There were 68 households, out of which 26.5% had children under the age of 18 living with them, 52.9% were married couples living together, 7.4% had a female householder with no husband present, and 35.3% were non-families. 29.4% of all households were made up of individuals, and 22.1% had someone living alone who was 65 years of age or older. The average household size was 2.38 and the average family size was 2.98.

In the village, the population was spread out, with 27.2% under the age of 18, 5.6% from 18 to 24, 22.8% from 25 to 44, 22.8% from 45 to 64, and 21.6% who were 65 years of age or older. The median age was 41 years. For every 100 females, there were 84.1 males. For every 100 females age 18 and over, there were 76.1 males.

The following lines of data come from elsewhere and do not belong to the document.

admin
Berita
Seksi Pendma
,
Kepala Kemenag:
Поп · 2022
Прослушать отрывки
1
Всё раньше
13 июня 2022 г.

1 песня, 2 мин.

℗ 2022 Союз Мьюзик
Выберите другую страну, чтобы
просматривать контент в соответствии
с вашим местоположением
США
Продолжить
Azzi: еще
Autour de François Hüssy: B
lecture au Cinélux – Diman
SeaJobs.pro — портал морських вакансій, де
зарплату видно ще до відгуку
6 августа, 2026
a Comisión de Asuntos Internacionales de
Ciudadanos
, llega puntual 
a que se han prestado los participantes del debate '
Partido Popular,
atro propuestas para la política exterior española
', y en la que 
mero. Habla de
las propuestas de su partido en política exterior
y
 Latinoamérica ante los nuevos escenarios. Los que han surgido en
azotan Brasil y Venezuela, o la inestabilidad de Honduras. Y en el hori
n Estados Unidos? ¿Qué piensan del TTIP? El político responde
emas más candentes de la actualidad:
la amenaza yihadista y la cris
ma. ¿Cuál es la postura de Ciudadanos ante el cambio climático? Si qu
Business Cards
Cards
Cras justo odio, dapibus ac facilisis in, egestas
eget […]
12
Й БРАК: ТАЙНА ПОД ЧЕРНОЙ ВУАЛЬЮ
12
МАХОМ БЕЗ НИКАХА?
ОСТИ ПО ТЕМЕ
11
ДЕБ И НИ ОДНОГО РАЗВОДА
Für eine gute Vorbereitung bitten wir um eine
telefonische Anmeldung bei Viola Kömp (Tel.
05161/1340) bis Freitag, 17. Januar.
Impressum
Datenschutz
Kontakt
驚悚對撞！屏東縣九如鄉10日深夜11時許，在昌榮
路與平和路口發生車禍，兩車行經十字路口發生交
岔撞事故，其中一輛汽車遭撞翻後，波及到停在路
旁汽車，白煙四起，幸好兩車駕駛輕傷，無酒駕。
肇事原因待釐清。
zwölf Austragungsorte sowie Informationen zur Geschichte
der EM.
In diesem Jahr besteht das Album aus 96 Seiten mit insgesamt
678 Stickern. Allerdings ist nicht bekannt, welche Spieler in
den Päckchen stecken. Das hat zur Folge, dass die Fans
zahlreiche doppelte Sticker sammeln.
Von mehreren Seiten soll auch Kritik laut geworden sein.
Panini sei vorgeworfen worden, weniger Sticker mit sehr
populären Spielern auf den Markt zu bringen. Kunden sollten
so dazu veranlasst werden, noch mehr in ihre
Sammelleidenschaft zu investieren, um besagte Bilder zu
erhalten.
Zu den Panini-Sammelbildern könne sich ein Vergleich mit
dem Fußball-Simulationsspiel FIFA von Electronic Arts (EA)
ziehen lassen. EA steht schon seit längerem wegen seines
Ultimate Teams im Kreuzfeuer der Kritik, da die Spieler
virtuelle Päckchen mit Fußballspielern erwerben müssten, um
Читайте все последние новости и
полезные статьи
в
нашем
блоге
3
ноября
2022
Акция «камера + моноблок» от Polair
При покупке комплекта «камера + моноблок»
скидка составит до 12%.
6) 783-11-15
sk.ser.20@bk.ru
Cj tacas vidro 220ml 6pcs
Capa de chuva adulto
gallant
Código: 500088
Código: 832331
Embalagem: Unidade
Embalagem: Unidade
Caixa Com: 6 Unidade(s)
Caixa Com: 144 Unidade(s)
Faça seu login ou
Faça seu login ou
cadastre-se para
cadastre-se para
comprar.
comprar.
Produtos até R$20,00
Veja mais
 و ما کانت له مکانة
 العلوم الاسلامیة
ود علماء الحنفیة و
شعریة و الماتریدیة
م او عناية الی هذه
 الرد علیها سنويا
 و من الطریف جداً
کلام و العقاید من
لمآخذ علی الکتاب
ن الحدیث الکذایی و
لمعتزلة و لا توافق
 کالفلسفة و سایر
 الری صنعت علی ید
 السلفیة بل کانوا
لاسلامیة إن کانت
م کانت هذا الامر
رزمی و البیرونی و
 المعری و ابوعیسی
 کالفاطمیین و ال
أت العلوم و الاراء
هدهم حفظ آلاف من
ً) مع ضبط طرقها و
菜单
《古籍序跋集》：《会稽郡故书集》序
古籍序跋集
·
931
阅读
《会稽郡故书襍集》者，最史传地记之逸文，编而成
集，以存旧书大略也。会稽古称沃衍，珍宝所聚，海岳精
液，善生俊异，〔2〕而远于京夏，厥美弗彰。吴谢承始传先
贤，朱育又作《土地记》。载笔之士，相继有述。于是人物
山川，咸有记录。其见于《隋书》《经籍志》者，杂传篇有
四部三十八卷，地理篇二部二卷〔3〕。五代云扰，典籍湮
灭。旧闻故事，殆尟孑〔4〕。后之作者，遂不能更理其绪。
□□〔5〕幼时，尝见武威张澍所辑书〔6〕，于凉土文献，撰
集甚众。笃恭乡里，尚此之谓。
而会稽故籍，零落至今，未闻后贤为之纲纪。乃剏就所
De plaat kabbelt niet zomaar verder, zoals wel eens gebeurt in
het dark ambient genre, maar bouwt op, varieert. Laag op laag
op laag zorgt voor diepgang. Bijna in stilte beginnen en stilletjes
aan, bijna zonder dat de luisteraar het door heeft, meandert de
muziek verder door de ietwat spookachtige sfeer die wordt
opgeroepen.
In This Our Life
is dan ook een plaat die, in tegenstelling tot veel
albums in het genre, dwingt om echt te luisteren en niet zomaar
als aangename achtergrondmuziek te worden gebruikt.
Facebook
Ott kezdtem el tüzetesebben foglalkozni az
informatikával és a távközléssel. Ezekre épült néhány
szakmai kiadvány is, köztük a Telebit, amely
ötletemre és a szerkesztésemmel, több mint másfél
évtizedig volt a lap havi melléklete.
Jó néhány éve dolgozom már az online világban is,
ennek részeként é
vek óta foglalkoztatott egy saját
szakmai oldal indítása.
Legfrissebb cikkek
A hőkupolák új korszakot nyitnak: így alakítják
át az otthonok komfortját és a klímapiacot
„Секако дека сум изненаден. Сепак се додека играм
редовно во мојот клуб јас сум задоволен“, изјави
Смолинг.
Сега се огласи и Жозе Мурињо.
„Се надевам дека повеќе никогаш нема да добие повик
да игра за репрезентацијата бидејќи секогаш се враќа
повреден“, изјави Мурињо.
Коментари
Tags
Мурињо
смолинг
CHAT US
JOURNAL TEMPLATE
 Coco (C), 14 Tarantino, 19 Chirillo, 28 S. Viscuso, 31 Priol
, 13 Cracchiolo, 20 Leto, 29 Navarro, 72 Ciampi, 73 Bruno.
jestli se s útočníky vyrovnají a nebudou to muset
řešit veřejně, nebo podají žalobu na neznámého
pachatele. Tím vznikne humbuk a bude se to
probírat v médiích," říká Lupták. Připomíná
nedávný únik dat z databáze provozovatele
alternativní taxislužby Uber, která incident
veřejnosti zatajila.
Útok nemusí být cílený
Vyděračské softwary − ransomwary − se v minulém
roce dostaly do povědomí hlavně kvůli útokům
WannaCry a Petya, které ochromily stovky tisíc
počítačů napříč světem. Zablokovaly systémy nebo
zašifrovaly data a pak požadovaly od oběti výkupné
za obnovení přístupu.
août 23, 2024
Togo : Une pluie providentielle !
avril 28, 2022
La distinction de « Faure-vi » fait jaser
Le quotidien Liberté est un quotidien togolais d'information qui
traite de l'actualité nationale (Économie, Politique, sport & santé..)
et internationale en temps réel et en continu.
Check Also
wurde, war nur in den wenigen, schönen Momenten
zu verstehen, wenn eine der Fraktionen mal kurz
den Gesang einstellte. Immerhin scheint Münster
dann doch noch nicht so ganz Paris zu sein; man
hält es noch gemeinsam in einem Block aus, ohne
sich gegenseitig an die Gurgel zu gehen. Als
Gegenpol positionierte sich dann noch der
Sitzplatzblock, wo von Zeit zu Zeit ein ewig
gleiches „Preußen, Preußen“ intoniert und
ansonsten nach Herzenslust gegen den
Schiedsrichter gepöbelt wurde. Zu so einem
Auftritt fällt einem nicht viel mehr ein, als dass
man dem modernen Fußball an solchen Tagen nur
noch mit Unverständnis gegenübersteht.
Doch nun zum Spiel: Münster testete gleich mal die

The median income for a household in the village was $26,250, and the median income for a family was $28,000. Males had a median income of $27,250 versus $17,813 for females. The per capita income for the village was $11,999. About 12.5% of families and 11.5% of the population were below the poverty line, including 13.0% of those under the age of eighteen and 6.7% of those 65 or over.